What is flush gas volume and why is it more than the pack volume?+
Flushing pushes the original air out and the new blend in, but it doesn't displace perfectly in one pass — some flush gas escapes mixed with air. A practical rule is about three pack volumes of gas to displace the air well, so flush gas volume ≈ 3 × pack volume × pack count. That's why you buy and budget far more gas than the packs physically hold.
How do I pick the right blend for my produce?+
It depends on the commodity's respiration rate and sensitivity. Many fresh-cut vegetables and salads sit around low single-digit O₂ with moderate CO₂; some fruits tolerate higher CO₂; very sensitive items need O₂ kept above a floor to avoid off-flavours. Start from published targets for your crop, then trial and adjust — this tool handles the maths once you set O₂ and CO₂.
Does MAP replace refrigeration?+
No — it works alongside it. MAP slows respiration and microbial growth, but cold storage slows them too, and the two together do far more than either alone. Keep the cold chain intact: a good gas blend in a warm pack still spoils quickly. Use MAP to extend shelf life on top of proper refrigeration, not instead of it.

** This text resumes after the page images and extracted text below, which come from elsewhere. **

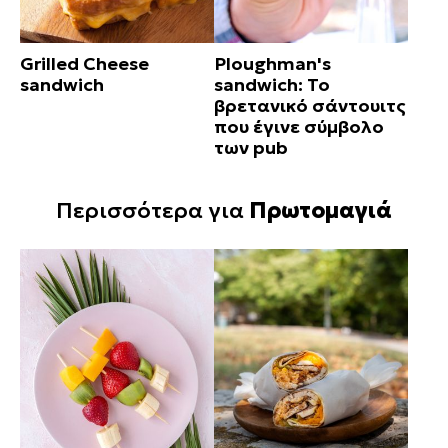
Grilled Cheese
Ploughman's
sandwich
sandwich: Το
βρετανικό σάντουιτς
που έγινε σύμβολο
των pub
Περισσότερα για
Πρωτομαγιά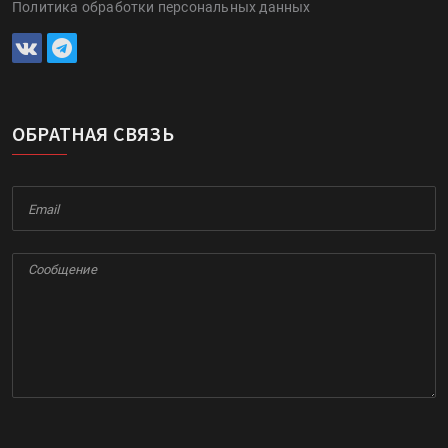
Политика обработки персональных данных
ОБРАТНАЯ СВЯЗЬ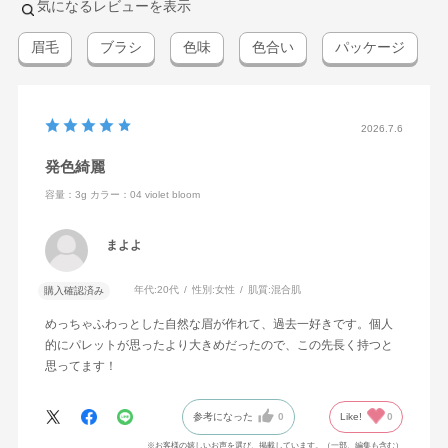
気になるレビューを表示
眉毛
ブラシ
色味
色合い
パッケージ
2026.7.6
発色綺麗
容量：3g
カラー：04 violet bloom
まよよ
年代:
20代
性別:
女性
肌質:
混合肌
購入確認済み
めっちゃふわっとした自然な眉が作れて、過去一好きです。個人
的にパレットが思ったより大きめだったので、この先長く持つと
思ってます！
参考になった
0
Like!
0
※お客様の嬉しいお声を選び、掲載しています。（一部、編集も含む）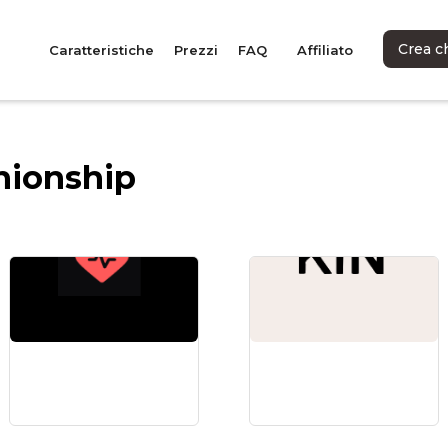
Crea c
Caratteristiche
Prezzi
FAQ
Affiliato
nionship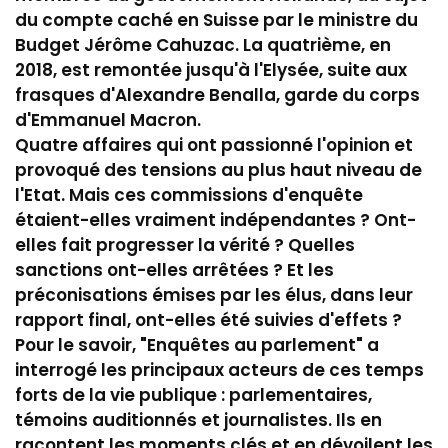
du compte caché en Suisse par le ministre du
Budget Jérôme Cahuzac. La quatrième, en
2018, est remontée jusqu'à l'Elysée, suite aux
frasques d'Alexandre Benalla, garde du corps
d'Emmanuel Macron.
Quatre affaires qui ont passionné l'opinion et
provoqué des tensions au plus haut niveau de
l'Etat. Mais ces commissions d'enquête
étaient-elles vraiment indépendantes ? Ont-
elles fait progresser la vérité ? Quelles
sanctions ont-elles arrêtées ? Et les
préconisations émises par les élus, dans leur
rapport final, ont-elles été suivies d'effets ?
Pour le savoir, "Enquêtes au parlement" a
interrogé les principaux acteurs de ces temps
forts de la vie publique : parlementaires,
témoins auditionnés et journalistes. Ils en
racontent les moments clés et en dévoilent les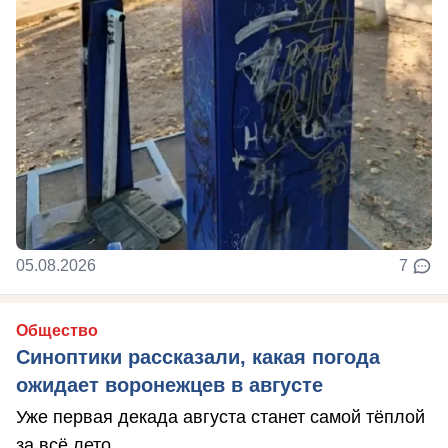
05.08.2026
7
Общество
Синоптики рассказали, какая погода
ожидает воронежцев в августе
Уже первая декада августа станет самой тёплой
за всё лето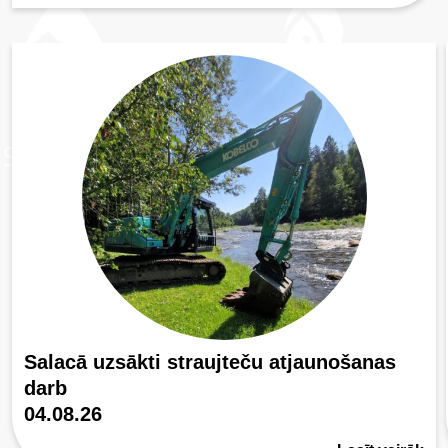
Salacā uzsākti straujteču atjaunošanas
darb
04.08.26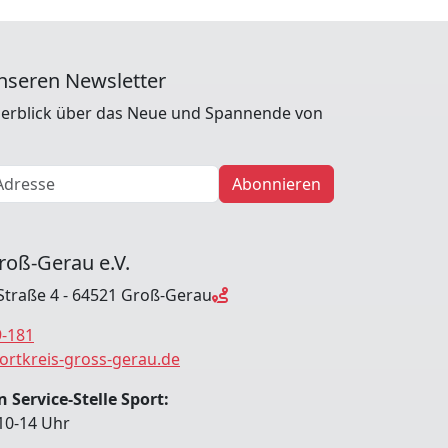
nseren Newsletter
erblick über das Neue und Spannende von
Abonnieren
roß-Gerau e.V.
Straße 4 - 64521 Groß-Gerau
9-181
ortkreis-gross-gerau.de
 Service-Stelle Sport:
10-14 Uhr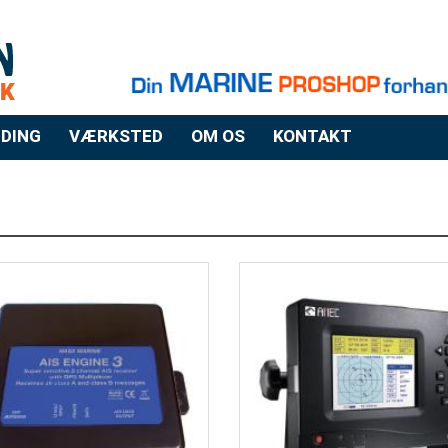
DING
VÆRKSTED
OM OS
KONTAKT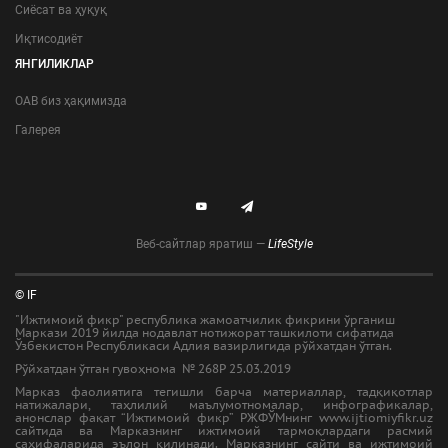
Сиёсат ва ҳуқуқ
Иқтисодиёт
ЯНГИЛИКЛАР
ОАВ биз ҳақимизда
Галерея
Веб-сайтлар яратиш —
LifeStyle
© IF
"Ижтимоий фикр" республика жамоатчилик фикрини ўрганиш
Маркази 2019 йилда нодавлат нотижорат ташкилоти сифатида
Ўзбекистон Республикаси Адлия вазирлигида рўйхатдан ўтган.
Рўйхатдан ўтган гувоҳнома № 268Р 25.03.2019
Марказ фаолиятига тегишли барча материаллар, тадқиқотлар
натижалари, таҳлилий маълумотномалар, инфографикалар,
анонслар фақат “Ижтимоий фикр” РЖФЎМнинг www.ijtiomiyfikr.uz
сайтида ва Марказнинг ижтимоий тармоқлардаги расмий
саҳифаларида эълон қилинади. Марказнинг сайти ва ижтимоий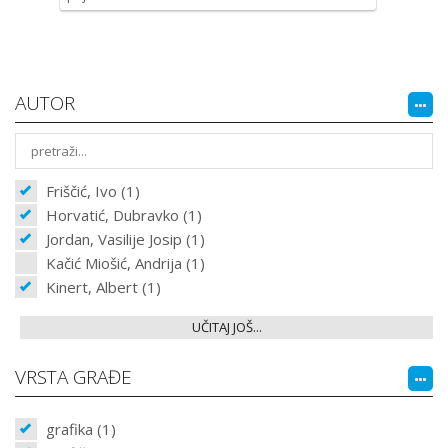
AUTOR
Friščić, Ivo (1)
Horvatić, Dubravko (1)
Jordan, Vasilije Josip (1)
Kačić Miošić, Andrija (1)
Kinert, Albert (1)
UČITAJ JOŠ...
VRSTA GRAĐE
grafika (1)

What is film permeability and equilibrium MAP?+
Packaging film lets gases pass slowly, so the atmosphere keeps changing after sealing. In equilibrium MAP, the film's permeability is matched to the produce's respiration so the atmosphere settles at the target and holds there. Active (gas-flush) MAP sets the start point; the film and the produce then drive it toward equilibrium. This tool covers the initial flush blend and volumes.
Are the figures precise?+
They're solid planning figures. The blend percentages and the per-gas volumes are exact arithmetic, but real flushing efficiency varies with the machine, pack shape, film and produce, so the three-pack-volume flush rule is a practical estimate. Verify the in-pack atmosphere with a gas analyser, follow your commodity's targets, and treat the outputs as a reliable starting recipe.